** start **
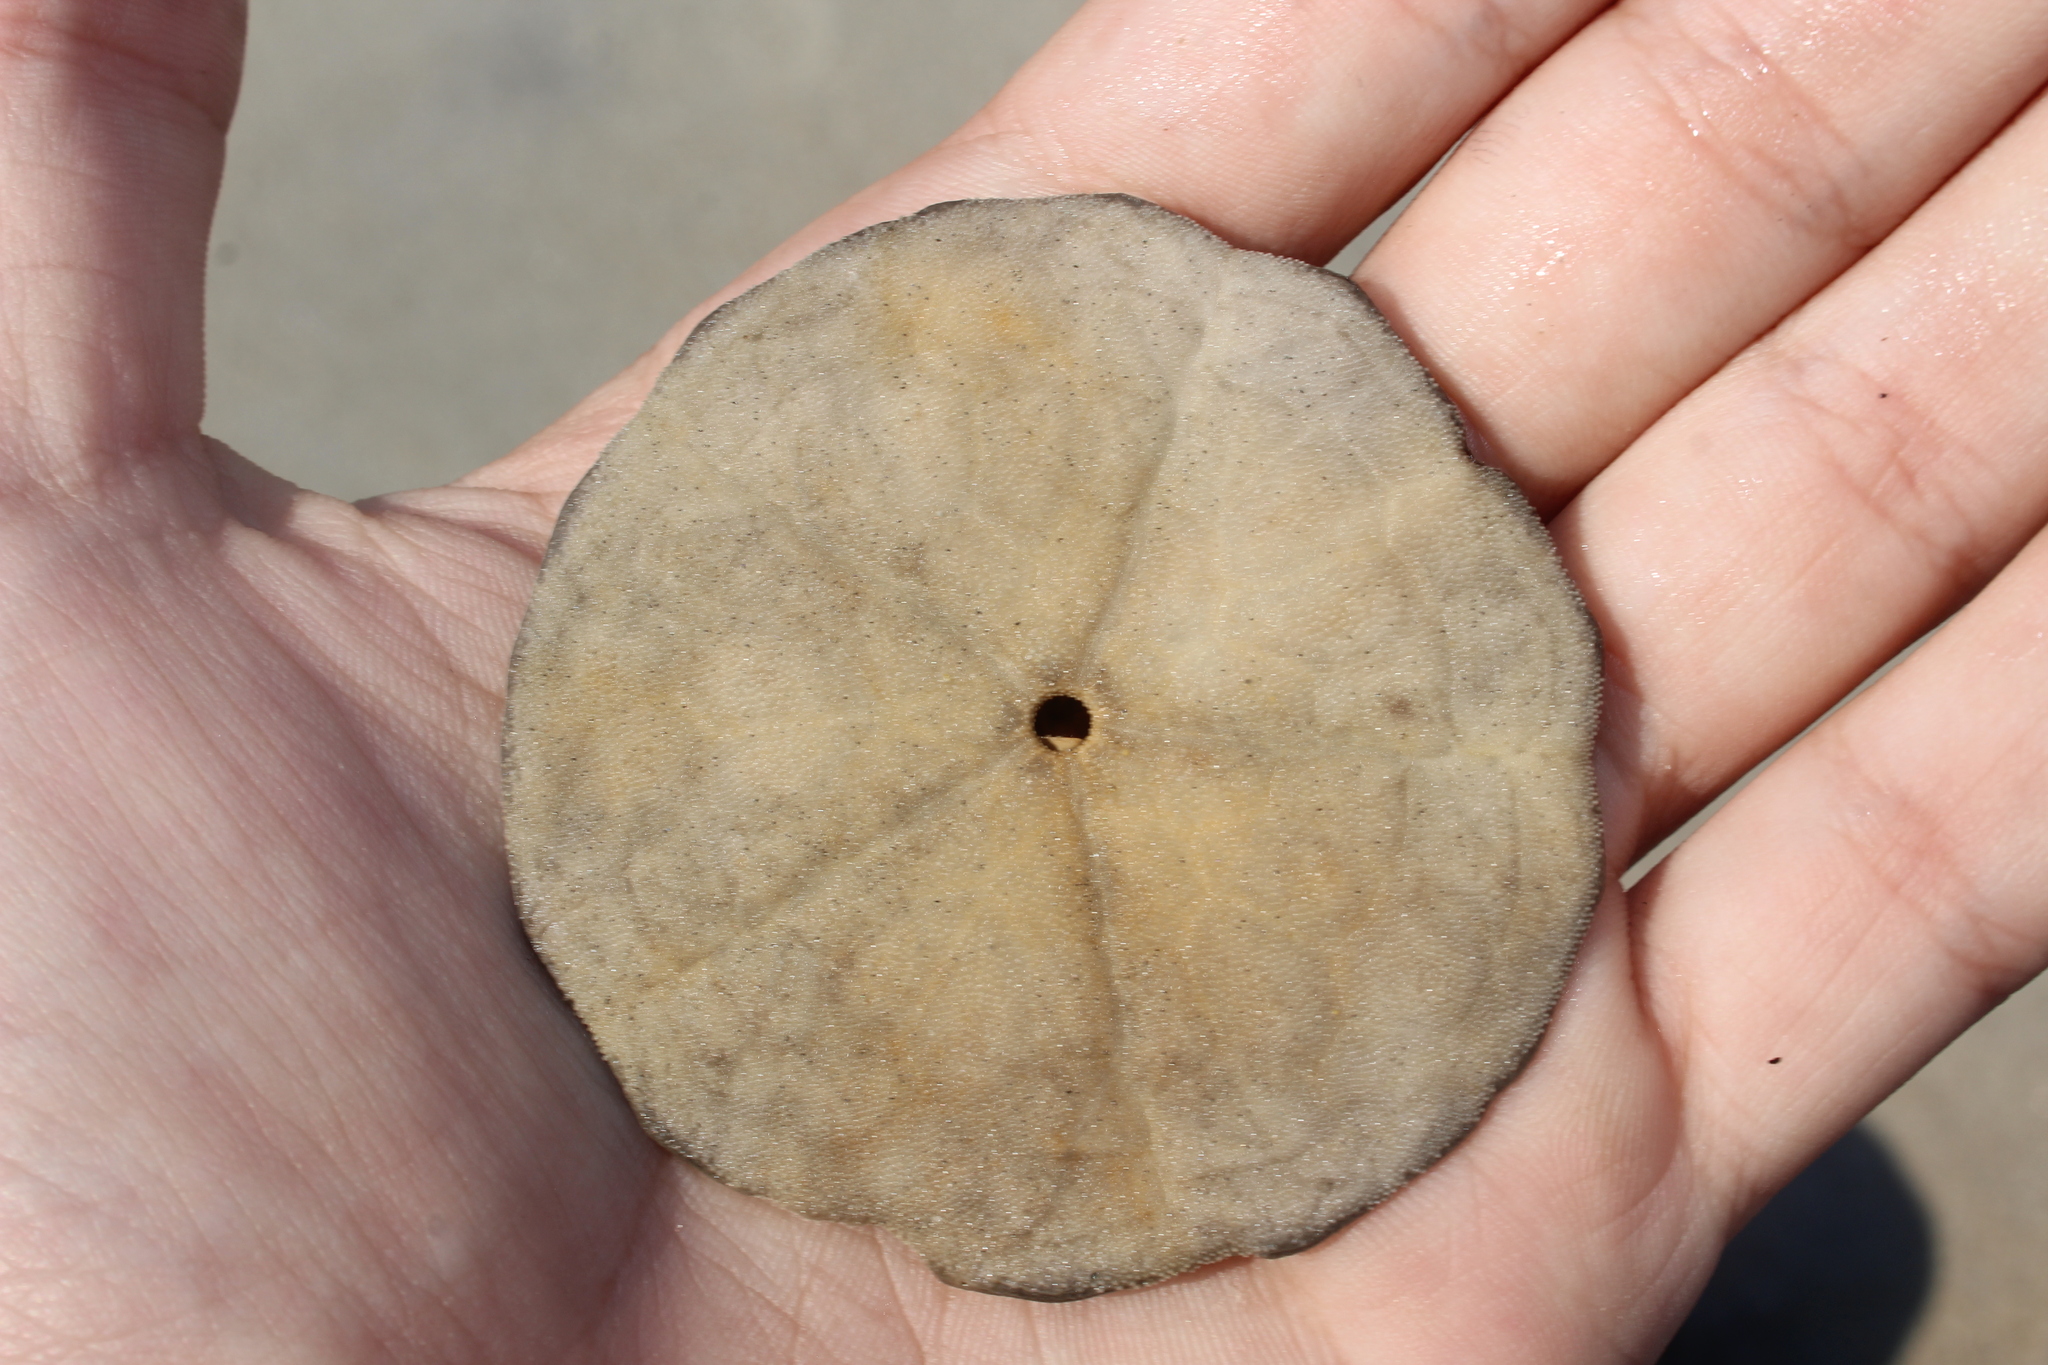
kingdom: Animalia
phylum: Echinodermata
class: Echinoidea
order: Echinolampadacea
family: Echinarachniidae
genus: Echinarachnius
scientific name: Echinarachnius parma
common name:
** end **
What you are asked to do => Rewrite the data above with "scientific name" swapped for "binomial name" and nothing else changed. Leave the pictures out.

Solution for this problem =>
kingdom: Animalia
phylum: Echinodermata
class: Echinoidea
order: Echinolampadacea
family: Echinarachniidae
genus: Echinarachnius
binomial name: Echinarachnius parma
common name:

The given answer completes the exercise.